--- Recorded information Enclosed Below ---

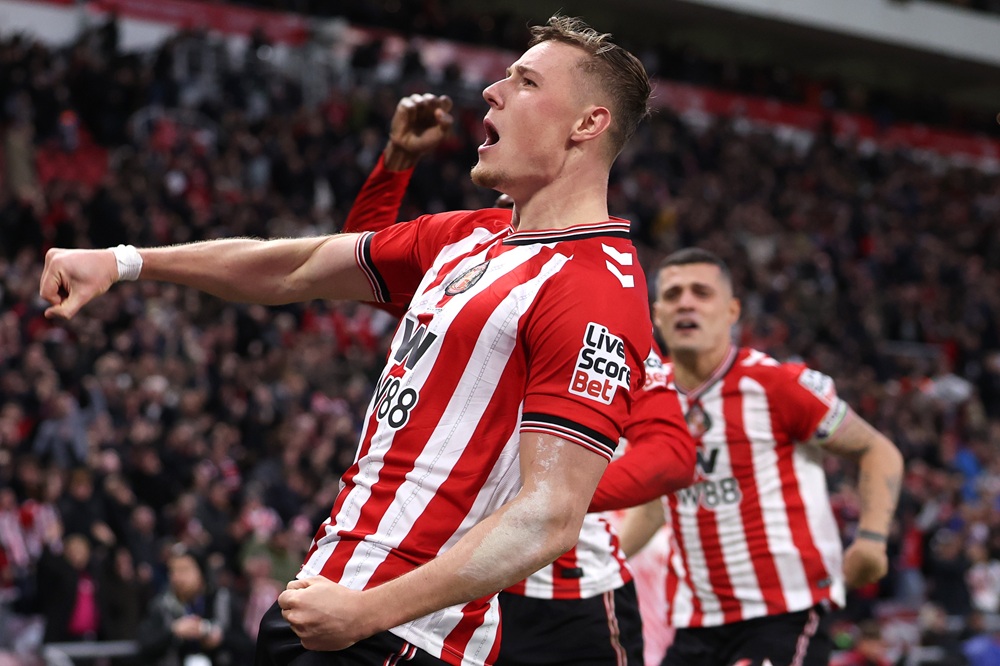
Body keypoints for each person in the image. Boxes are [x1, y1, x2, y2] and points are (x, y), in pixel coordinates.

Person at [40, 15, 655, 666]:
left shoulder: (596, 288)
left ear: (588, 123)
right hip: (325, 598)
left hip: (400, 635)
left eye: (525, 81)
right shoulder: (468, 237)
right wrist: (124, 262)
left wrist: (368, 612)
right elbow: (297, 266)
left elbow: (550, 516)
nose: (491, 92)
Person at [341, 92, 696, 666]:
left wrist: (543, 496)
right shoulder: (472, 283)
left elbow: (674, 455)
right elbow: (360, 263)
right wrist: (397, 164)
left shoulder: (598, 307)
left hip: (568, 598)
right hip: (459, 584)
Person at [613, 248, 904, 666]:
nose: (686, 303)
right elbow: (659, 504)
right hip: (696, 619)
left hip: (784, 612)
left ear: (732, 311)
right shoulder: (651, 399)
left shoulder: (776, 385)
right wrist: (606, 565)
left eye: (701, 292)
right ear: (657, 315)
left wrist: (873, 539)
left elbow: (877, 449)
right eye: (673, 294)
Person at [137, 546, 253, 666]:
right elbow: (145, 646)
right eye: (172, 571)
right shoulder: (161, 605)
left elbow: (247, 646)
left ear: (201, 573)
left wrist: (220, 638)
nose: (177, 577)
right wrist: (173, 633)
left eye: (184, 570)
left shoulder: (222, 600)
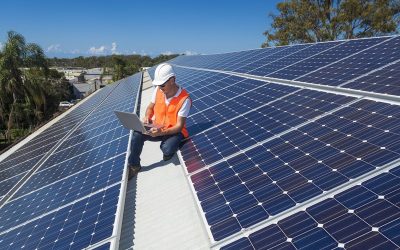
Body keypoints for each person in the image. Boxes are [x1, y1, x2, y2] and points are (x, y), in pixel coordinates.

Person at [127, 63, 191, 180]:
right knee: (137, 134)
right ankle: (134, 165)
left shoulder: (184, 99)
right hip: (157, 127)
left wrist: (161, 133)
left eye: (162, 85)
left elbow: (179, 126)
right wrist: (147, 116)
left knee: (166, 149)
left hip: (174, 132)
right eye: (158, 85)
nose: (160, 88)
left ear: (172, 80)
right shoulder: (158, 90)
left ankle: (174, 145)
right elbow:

--- End of Enclosed Recorded information ---
--- Recorded information Enclosed Below ---

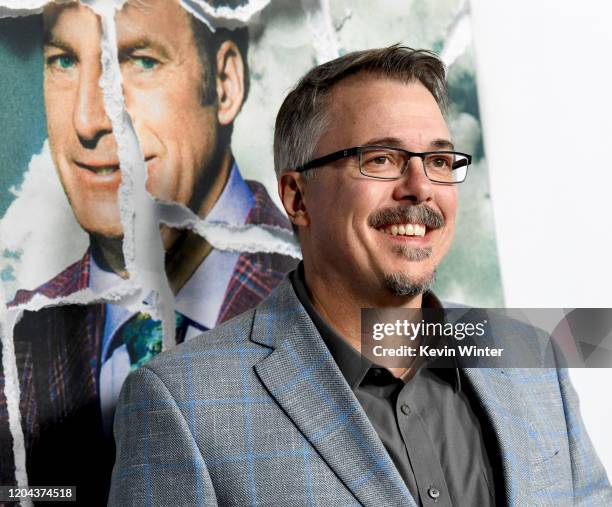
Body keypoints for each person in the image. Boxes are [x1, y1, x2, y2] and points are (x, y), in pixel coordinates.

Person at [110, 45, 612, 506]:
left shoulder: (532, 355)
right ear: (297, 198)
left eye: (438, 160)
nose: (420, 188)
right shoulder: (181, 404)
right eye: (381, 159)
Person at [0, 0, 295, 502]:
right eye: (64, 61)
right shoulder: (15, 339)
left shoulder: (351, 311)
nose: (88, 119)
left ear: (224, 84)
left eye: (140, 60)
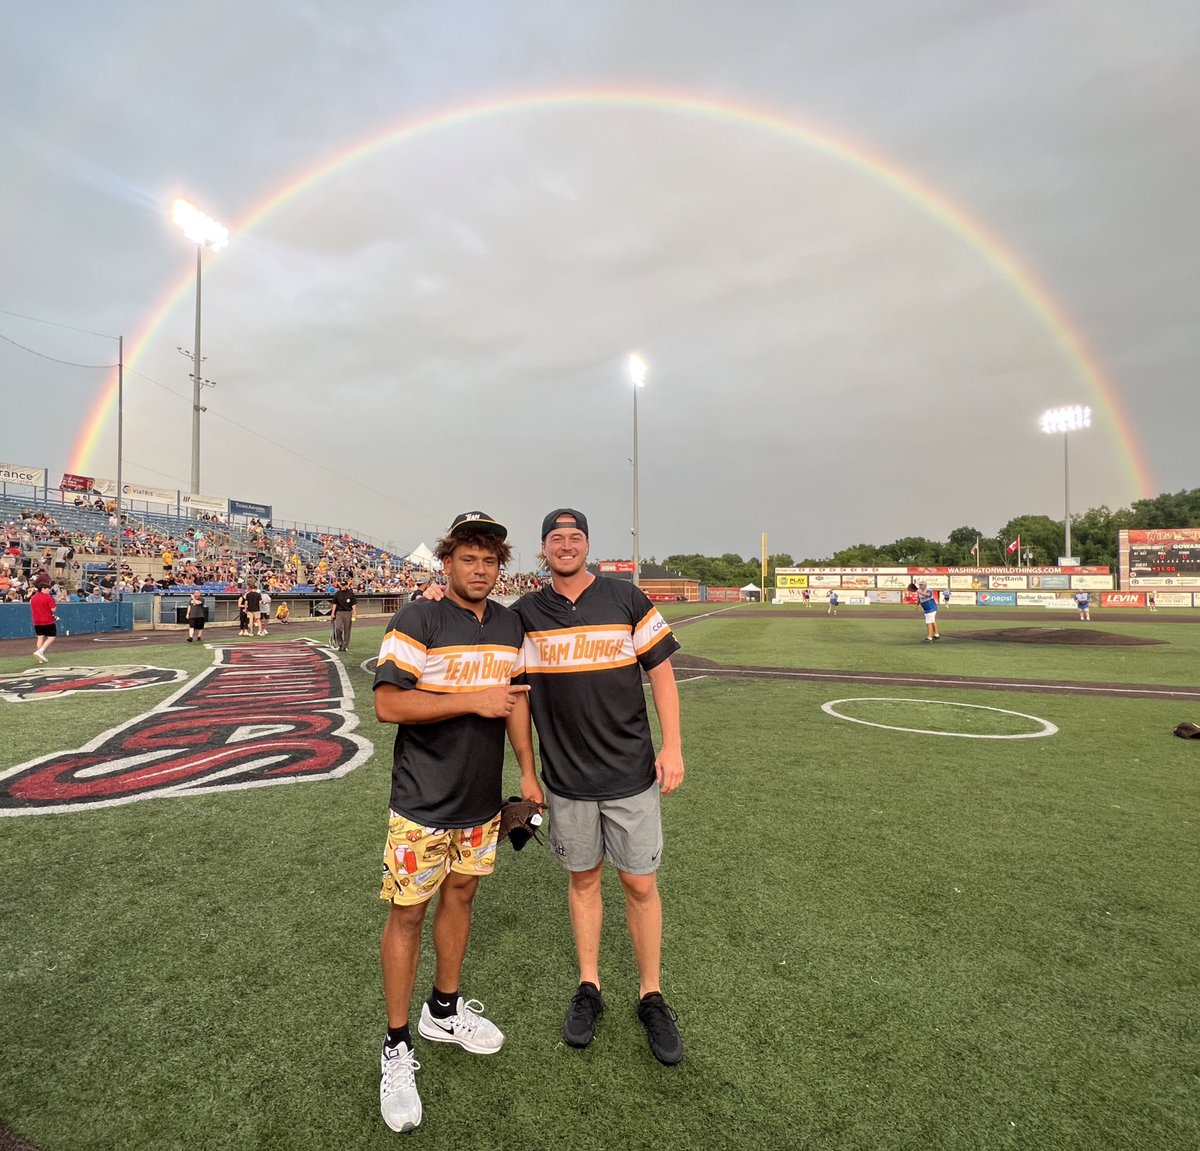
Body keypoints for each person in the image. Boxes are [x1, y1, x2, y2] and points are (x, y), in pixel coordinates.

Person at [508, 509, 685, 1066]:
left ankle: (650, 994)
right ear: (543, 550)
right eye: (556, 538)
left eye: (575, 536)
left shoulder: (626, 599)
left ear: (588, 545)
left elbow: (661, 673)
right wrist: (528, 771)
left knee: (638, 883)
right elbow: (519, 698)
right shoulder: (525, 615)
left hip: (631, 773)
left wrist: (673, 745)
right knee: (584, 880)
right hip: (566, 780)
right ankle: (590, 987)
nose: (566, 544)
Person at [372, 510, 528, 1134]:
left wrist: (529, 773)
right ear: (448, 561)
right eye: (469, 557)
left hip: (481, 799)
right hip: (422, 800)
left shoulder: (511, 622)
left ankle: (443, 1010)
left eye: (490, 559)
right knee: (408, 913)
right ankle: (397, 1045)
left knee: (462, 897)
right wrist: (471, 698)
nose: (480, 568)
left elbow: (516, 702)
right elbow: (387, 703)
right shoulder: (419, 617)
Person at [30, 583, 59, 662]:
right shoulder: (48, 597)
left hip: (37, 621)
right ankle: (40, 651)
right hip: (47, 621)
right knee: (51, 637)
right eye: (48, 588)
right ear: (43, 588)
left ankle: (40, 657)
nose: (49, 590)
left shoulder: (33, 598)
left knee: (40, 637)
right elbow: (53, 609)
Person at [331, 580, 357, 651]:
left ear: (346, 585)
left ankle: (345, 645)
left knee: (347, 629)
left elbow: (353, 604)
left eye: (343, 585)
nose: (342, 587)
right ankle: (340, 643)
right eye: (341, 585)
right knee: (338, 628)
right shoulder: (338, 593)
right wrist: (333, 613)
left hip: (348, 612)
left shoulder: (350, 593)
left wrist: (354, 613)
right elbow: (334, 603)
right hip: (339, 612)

--- End of Enclosed Recorded information ---

**Task goal**
Where the line holding "right knee: (51, 637)" appears in the listing above, start reproducing exactly, and end with the line holding "right shoulder: (338, 593)".

**Exercise output**
right knee: (51, 637)
right eye: (48, 588)
right ear: (43, 588)
left ankle: (40, 657)
nose: (49, 590)
left shoulder: (33, 598)
left knee: (40, 637)
right elbow: (53, 609)
Person at [331, 580, 357, 651]:
left ear: (346, 585)
left ankle: (345, 645)
left knee: (347, 629)
left elbow: (353, 604)
left eye: (343, 585)
nose: (342, 587)
right ankle: (340, 643)
right eye: (341, 585)
right knee: (338, 628)
right shoulder: (338, 593)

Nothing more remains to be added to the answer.